Why would you object to that? After all, you don’t like ignorance and you’re not defending it, right? So why would you care if unknown people get anonymously mocked behind their backs for being laughably ignorant?
I agree that our desired standards should be higher, but I cant help but feel that it’s mean to mock people for not knowing information such as that. Yes it’s unfortunate they aren’t as well educated as our little doper society, but I just cant agree with the ire thrown their way.
You’re right, is it laughably ignorant, but it’s ignorant in a way that hurts no-one, and the OP smacks to me of proud smarter-than-thou boasting.
To tell the truth, I’ve probably just got my panties in a bunch for other reasons and am taking them out on this thread, but whatever.
I completely agree that mocking people to their faces for not knowing such things would be totally mean, rude, and inexcusable.

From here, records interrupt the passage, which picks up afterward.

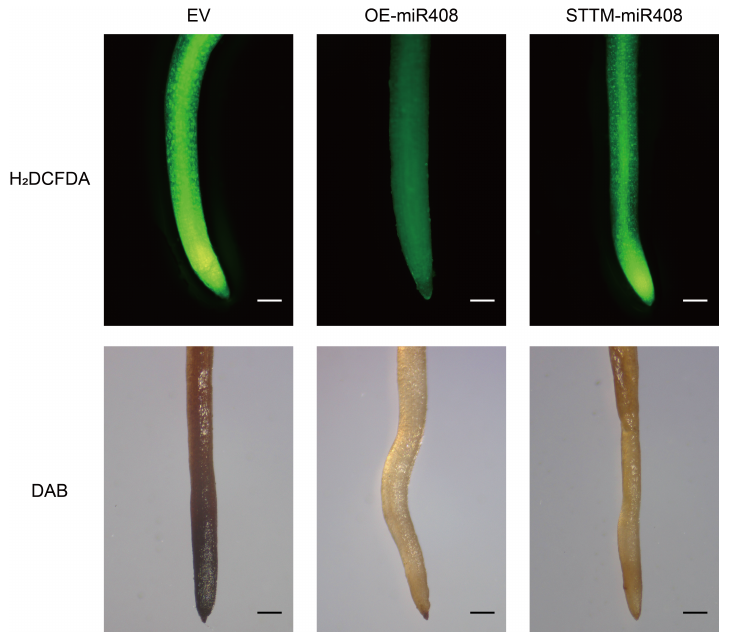
Figure 9. Detection of physiological and biochemical indicators of the OE- miR408 and STTM- miR408 soybean hairy roots. H 2 DCFDA probe labeling and DAB staining of Agrobacterium-mediated transient transformation of hairy roots. Bar = 100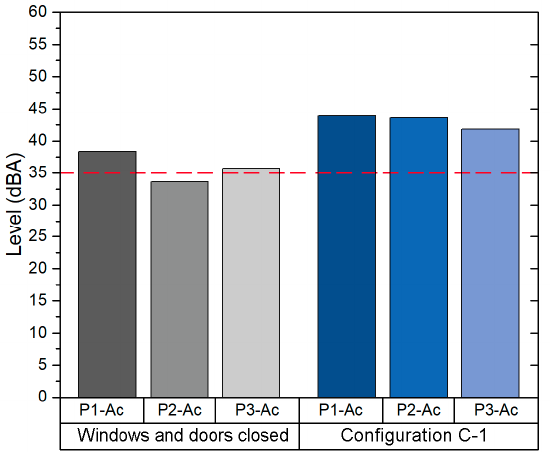
Figure 8. Background noise levels in classroom B1-A2.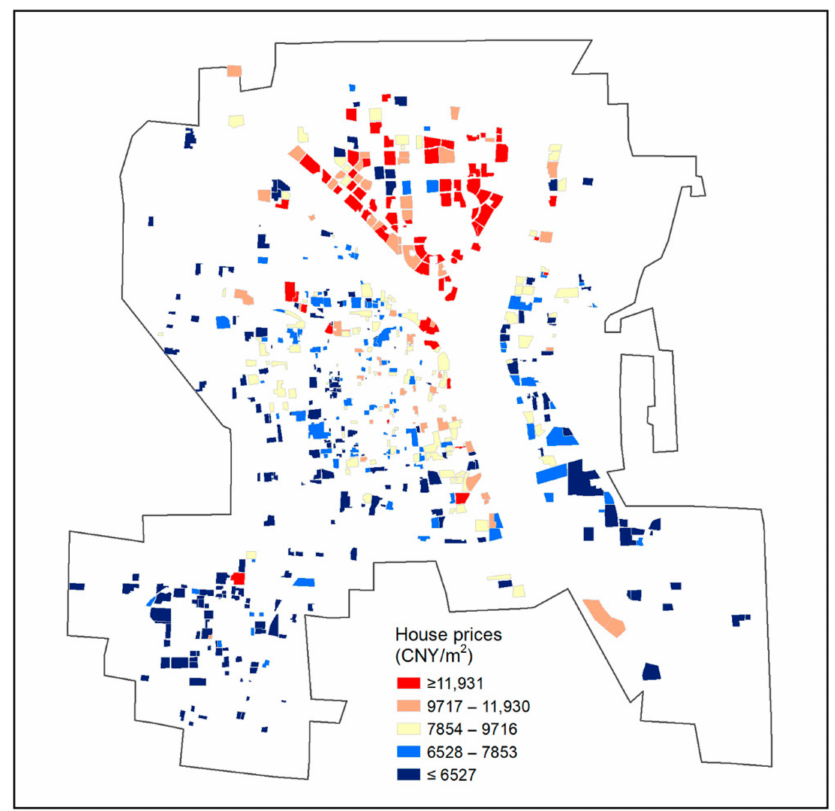
Figure 11. Spatial pattern of average real-estate transaction prices of communities in 2019.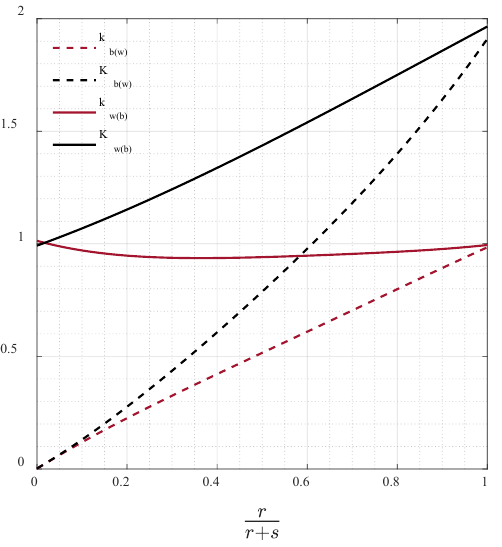
Figure 7. Control surface—interaction factors for fins on cylindrical bodies of circular section [29].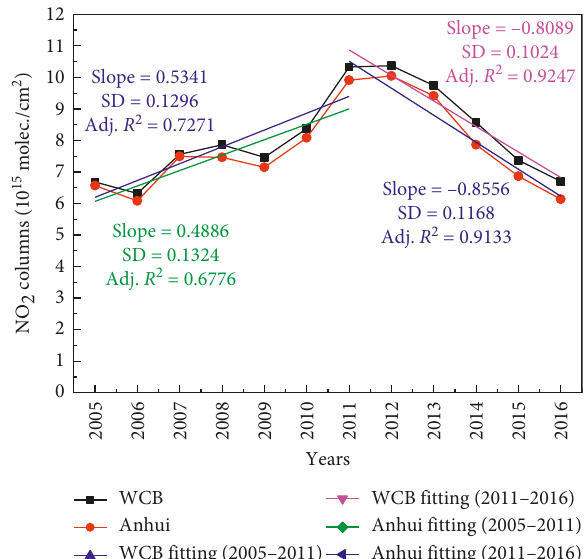
Figure 9: Average tropospheric NO Anhui and WCB.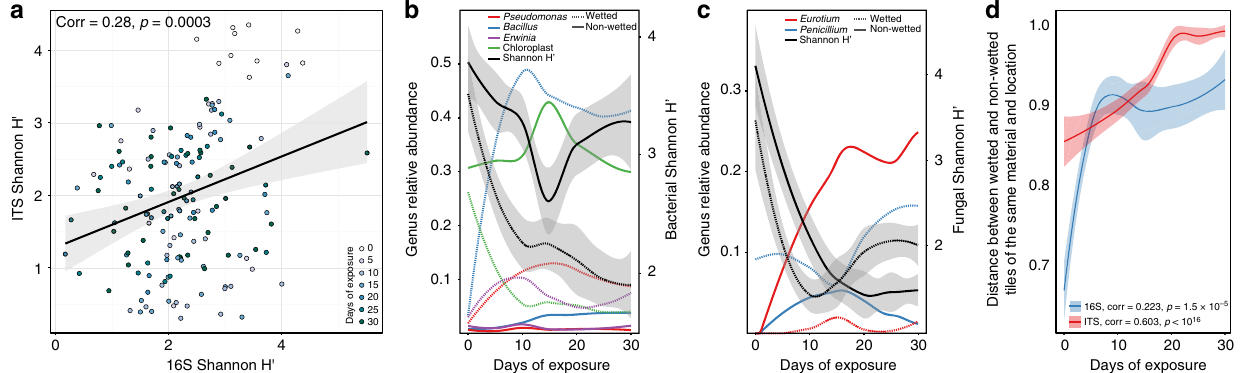
Fig. 3 Overview of community succession. a Fungal diversity and bacterial diversity are signi fi cantly correlated across communities ( n = 153 samples). Points represent individual samples, colored by the time point at which the sample was taken. b Changes in the relative abundance of selected bacterial genera over the course of succession ( n = 338 samples). Lines represent a smoothed moving-average of the mean. Genus is indicated by color and wetting condition is indicted by line style. Average community diversity (Shannon H ′ at OTU level, as in Fig. 3) is indicated by black lines with standard error indicated by the gray-shaded region. Genus abundance is indicated on the left y -axis and Shannon H ′ is indicated on the right y -axis. c Changes in the relative abundance of selected fungal genera over the course of succession ( n = 330 samples). Formatting is as in b . d Wet vs. nonwetted replicates of coupons of the same material and inoculating location become increasingly dissimilar over the course of community succession ( n = 338, 330 samples for 16S and ITS, respectively). The y -axis is the Bray − Curtis distance between replicates. Spearman correlation between community dissimilarity and time is indicated in the legend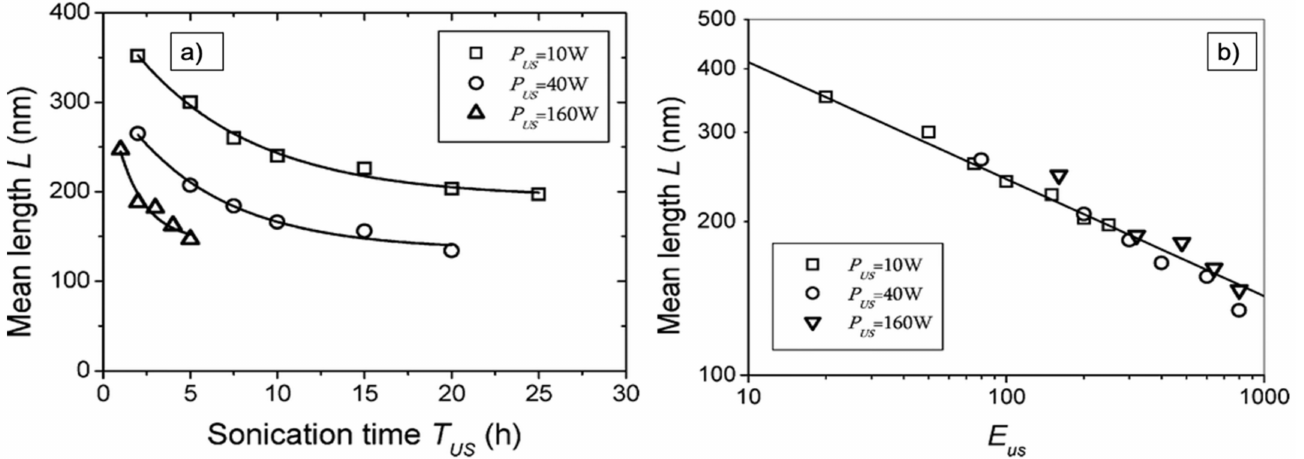
Figure 4. Display of the power law behavior of the mean length of MWCNT shortened by sonication. ( a ) Length as a function of the sonication time; ( b ) length as a function of the sonication energy, exhibiting L~E-0.21 for all applied sonication powers. Reprinted with permission from [37], Copyright (2009) American Chemical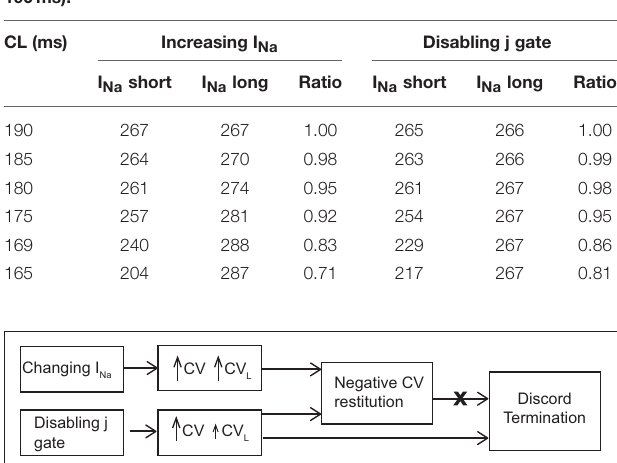
FIGURE 6 | Schematic showing the mechanistic link between SNC, generated using different methods, and discordant alternans. Note that the size of the arrows indicates the magnitude of the change in CV. For the case of disabled j gate, the increase in the CV of the short AP was more than that for the long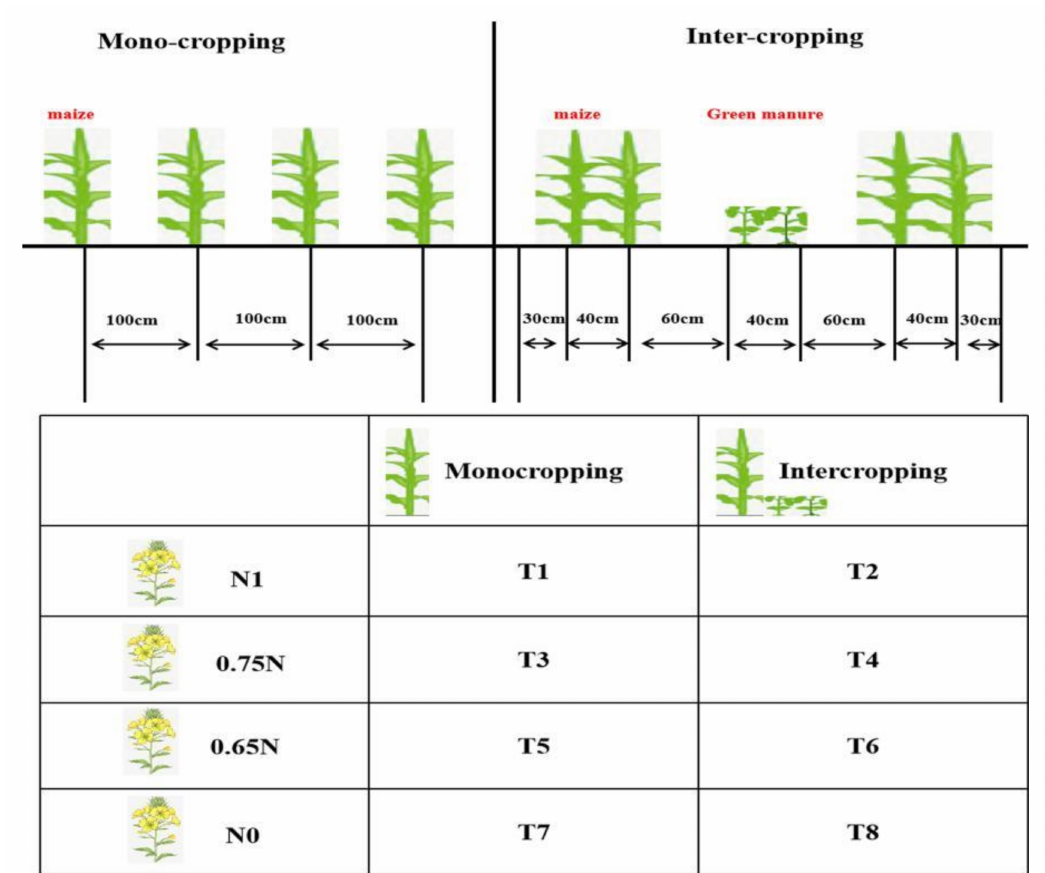
Figure 5. Schematic diagram of maize planting mode and treatment design. Note: T1, T3, T5, T7 represents maize monocropping combined with 100%, 75%, 65%, 0 nitrogen doses in oilseed rape, respectively; T2, T4, T6, T8 represents maize intercropping combined with 100%, 75%, 65%, 0 nitrogen doses in oilseed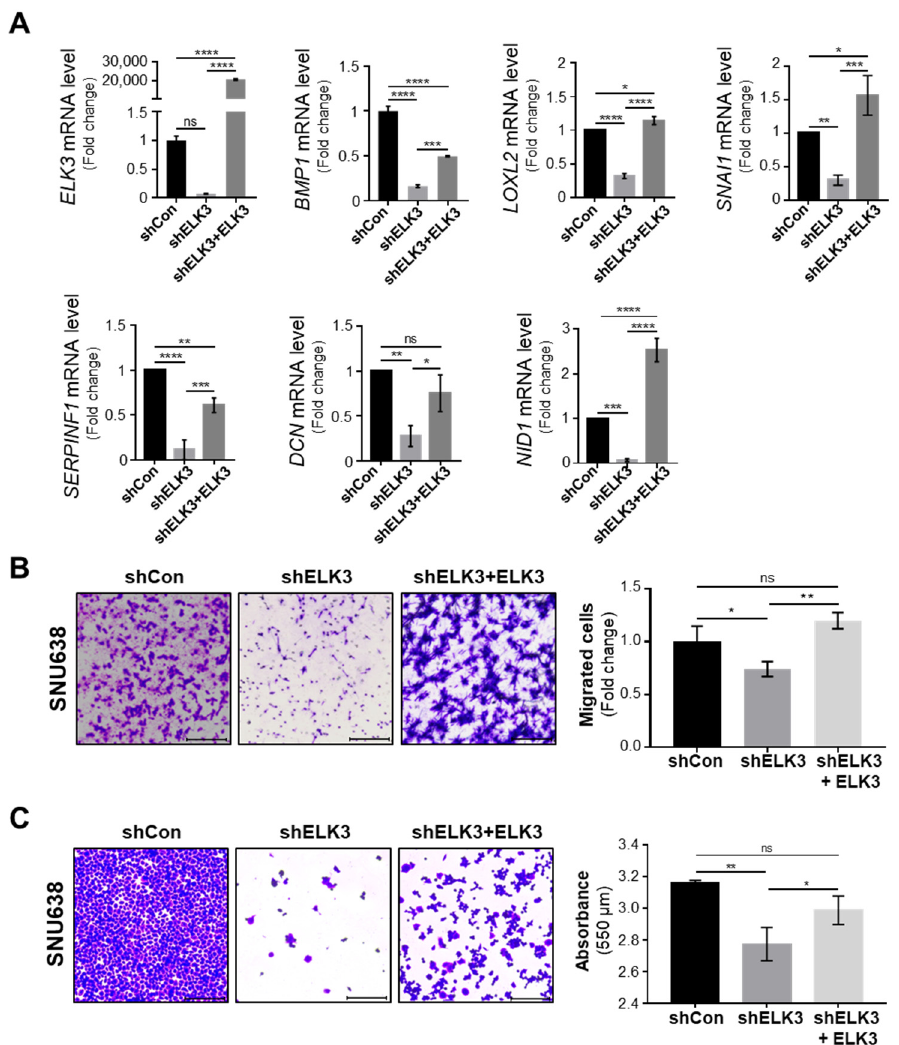
Figure 5. ELK3 is required for gastric cancer cell migration and adhesion. ( A ) Expression of mRNA encoding the indicated genes in SNU638 cells transfected with shCon, sh ELK3 , or sh ELK3 plus pLenti-cMyc-DDK- ELK3 plasmid DNA. Error bars represent the standard deviation; * p < 0.05, ** p < 0.01, *** p < 0.001, and **** p < 0.0001 (one-way ANOVA). ( B ) Representative images showing the cell migration of SNU638 cells transfected with shCon, sh ELK3 , or sh ELK3 plus pLenti-cMyc-DDK- ELK3 plasmid DNA. Scale bar, 200 μ m. Bar graphs indicate the number of migrated cells. Error bars represent the standard deviation; * p < 0.05 and ** p < 0.01 (one-way ANOVA). ( C ) Representative images showing cell adhesion of SNU638 cells transfected with shCon, sh ELK3 , or sh ELK3 plus pLenti-cMyc-DDK- ELK3 plasmid DNA. Scale bar, 200 μ m. Bar graphs indicate the absorbance value of adherent cells. Error bars represent the standard deviation; * p < 0.05 and ** p < 0.01 (one-way ANOVA). ELK3, ETS transcription factor ELK3; sh, short hairpin RNA; Con, control.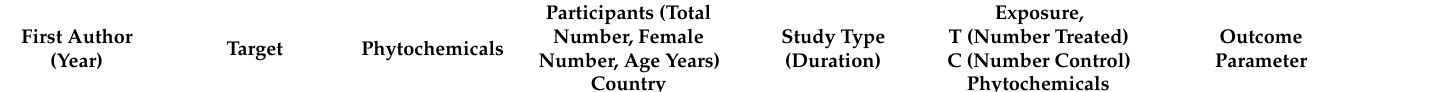
Table 7. Summary of selected studies regarding the therapeutic area of energy and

But in a Pit thread on an anonymous message board? Aren’t you perhaps being a little over-sensitive on behalf of people who don’t even know they’re being mocked?
Well, proud smarter-than-thou boasting is the lifeblood of the Straight Dope, you know. But seriously, I can’t quite agree that this kind of ignorance “hurts no one”. I mean, we are talking the shared fundamental experiential heritage of humanity here. Seeing the cycles of day and night, the seasons, the changes in the patterns of the sky—all that is as deeply embedded in our common experience as hearing music or laughing at jokes or embracing a lover.
To have no knowledge or curiosity whatsoever about the causes of these phenomena—to look apathetically all one’s life at the world’s cycles of light and dark and warm and cold, and say “I don’t need to know anything about this, I can operate my daily life without comprehending any of it”—is a pitiable betrayal of the human capacity for wonder, reason and understanding.
Heck, even young children proverbially demand to know “why the sky is blue” and “where the sun goes at night” and “why the moon looks different”. Don’t you think it does at least a little bit of harm if the adult that they’re asking is so impoverished with regard to the accumulated stores of human discovery and wisdom that they can’t even give the right answer to such elementary questions?
There there then, I’m sorry I snapped at you. Get some sleep and feel better, tomorrow’s another diurnal rotation.
The most charitable interpretation I can put on this malapropism is that you knew the word was “Anthropic” all along, but decided to imply that the Universe is man-shaped for humorous effect. :dubious:
Petard?
I’m siding with the ignorant co-worker on this one. For myself, I have known more about the Solar System, the different kinds of stars and galaxies, and so on and so forth, than my fellow citizen, from a very tender age. At age eight I turned in a monograph on solar eclipses that my helpless teacher had to find a science-minded man teacher to check. At age eleven I lectured my classmates on the carbon-carbon fusion cycle in stars (nothing too heavy, just TV science programme level). And it’s never put a penny in my pocket or a crust on my plate, so anyone who doesn’t want to devote their time to useless abstract knowledge will never get looked at down my nose.